The most common manifestations of XLPDR:

- Recurrent respiratory infections
- Dyskeratosis corneal
- Photophobia
- Hypohidrosis (lack of sweat glands)
- NK cell functional deficiency
- Growth retardation
- Gastrointestinal disorders
- Kidney disease
- Kidney stones
- Urinary infections
- Webbed feet or hands
- Electrolyte imbalance
- Retinitis pigmentosa
- Lymphedema
- Thyroid abnormalities

Not every patient shows all of the listed symptoms. However, skin pathologies, recurrent lung infection, high titer of interferon type I in the blood, and impaired direct cytotoxicity of NK cells are the most common symptoms. In females, the disease is characterized by skin rashes, linear hyperpigmentation following the Blaschko's lines, morphologically similar to stage 3 pigment incontinence. There are no systemic manifestations associated with XLPDR in females.

Most XLPDR patients stabilize with age and have a less complicated clinical course after adolescence. Gastrointestinal and urinary tract complications are progressively less active, and the pace of infections tends to decrease. However, those who have severe lung damage remain prone to recurrent pneumonia and may succumb to severe infections. Hypohidrosis is irreversible and remains a problem for life. XLPDR patients have normal fertility, and the mutation has been shown to be transmitted to their female offspring.

==Diagnosis==
All XLPDR probands shared the same unique intronic variant mapping to intron 13 of POLA1, (NM_016937.3:c.1375-354A>G). XLPDR lacks allelic heterogeneity, meaning that the disorder is uniquely associated with the NM_016937.3:c.1375-354A>G intronic variant. The final diagnosis usually requires PCR or WGS confirmation.

==Treatment==
Management of other XLPDR symptoms is largely supportive. Conventional management of recurrent lung infections with antibiotics is essential; many patients receive inhaled prophylactic management similar to cystic fibrosis patients. Urethral strictures are treated with sequential dilations. Eye involvement is progressive, leading to blindness, and recurs after corneal transplantation.
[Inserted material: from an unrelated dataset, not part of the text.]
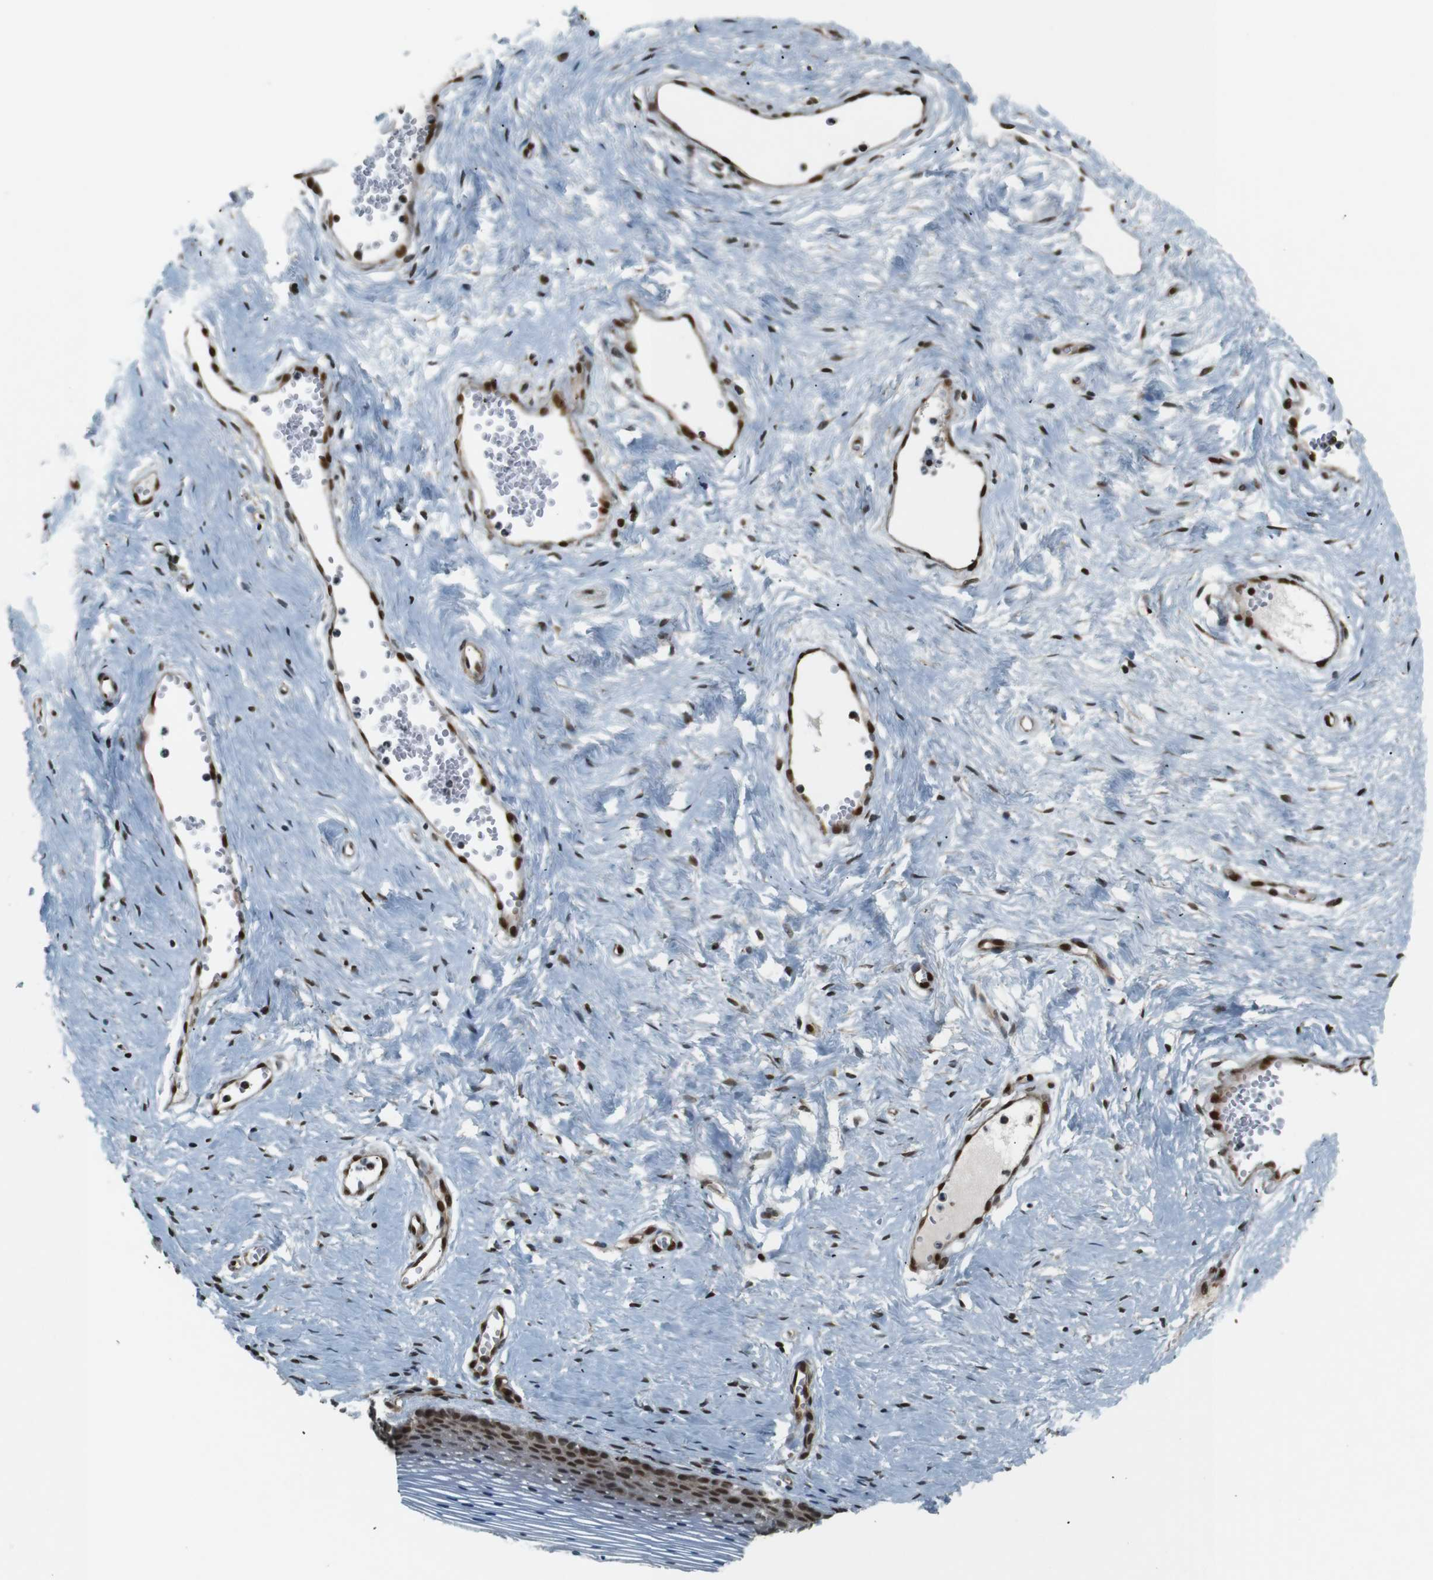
{"staining": {"intensity": "strong", "quantity": "25%-75%", "location": "nuclear"}, "tissue": "vagina", "cell_type": "Squamous epithelial cells", "image_type": "normal", "snomed": [{"axis": "morphology", "description": "Normal tissue, NOS"}, {"axis": "topography", "description": "Vagina"}], "caption": "High-magnification brightfield microscopy of unremarkable vagina stained with DAB (brown) and counterstained with hematoxylin (blue). squamous epithelial cells exhibit strong nuclear positivity is identified in approximately25%-75% of cells. (Stains: DAB (3,3'-diaminobenzidine) in brown, nuclei in blue, Microscopy: brightfield microscopy at high magnification).", "gene": "NHEJ1", "patient": {"sex": "female", "age": 32}}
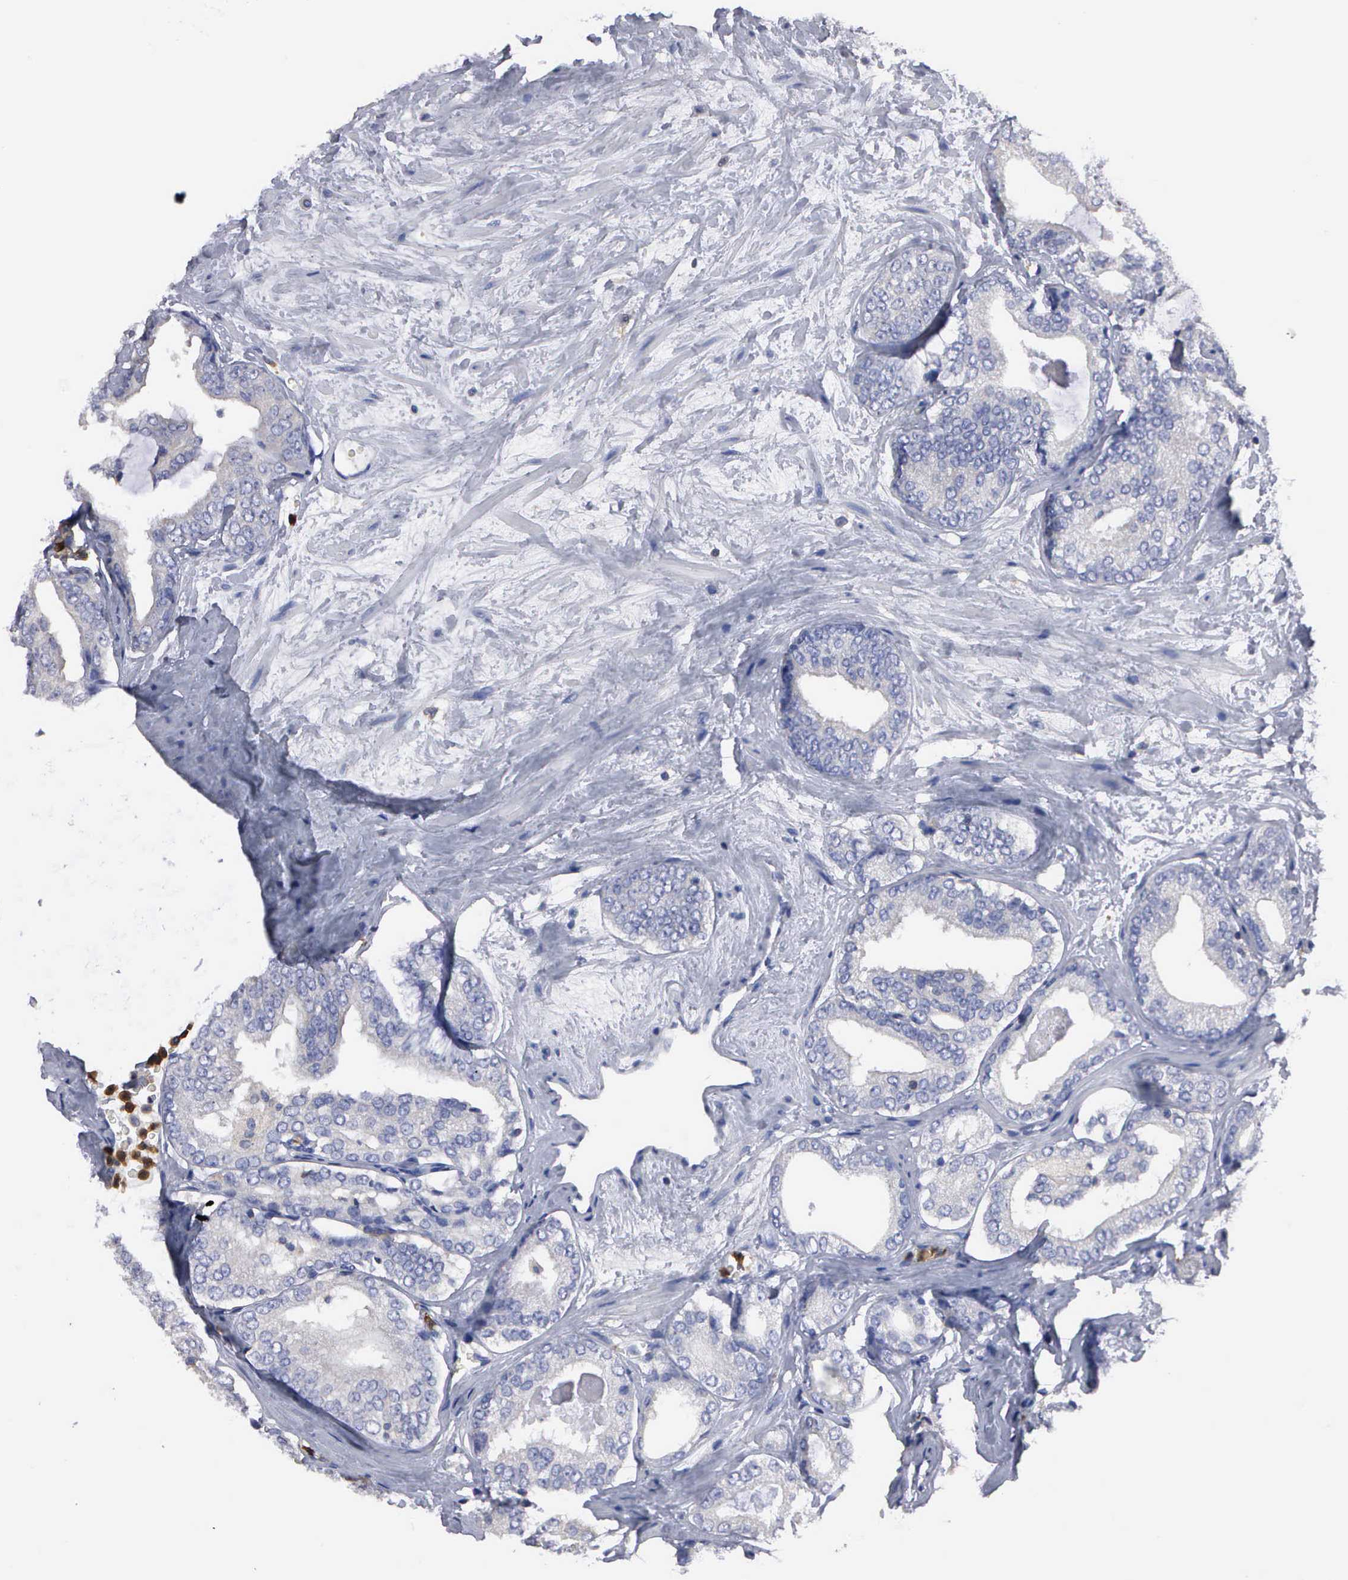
{"staining": {"intensity": "negative", "quantity": "none", "location": "none"}, "tissue": "prostate cancer", "cell_type": "Tumor cells", "image_type": "cancer", "snomed": [{"axis": "morphology", "description": "Adenocarcinoma, Medium grade"}, {"axis": "topography", "description": "Prostate"}], "caption": "The image displays no staining of tumor cells in adenocarcinoma (medium-grade) (prostate).", "gene": "G6PD", "patient": {"sex": "male", "age": 79}}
Recently, a number of reports suggest encouraging results with the use of JAK inhibitors baricitinib and ruxolitinib in several distinct type I interferonopathies. In fact, one XLPDR patient with refractory colitis was treated with tofacitinib with positive response of the colitis and no exacerbation of pulmonary infections.

Other options that may be worth considering in the future are interferon receptor neutralizing antibodies, which are being actively pursued in the treatment of lupus where they show particular promise. A path for definitive treatment for XLPDR is at present unclear, but it is tempting to speculate whether the immunologic disturbance is predominantly driven by the hematopoietic compartment. The clinical course of the eye involvement is consistent with this possibility. If so, the disorder might be amenable to hematopoietic stem cell transplantation and could even be suitable for gene therapy and autologous stem cell transplant.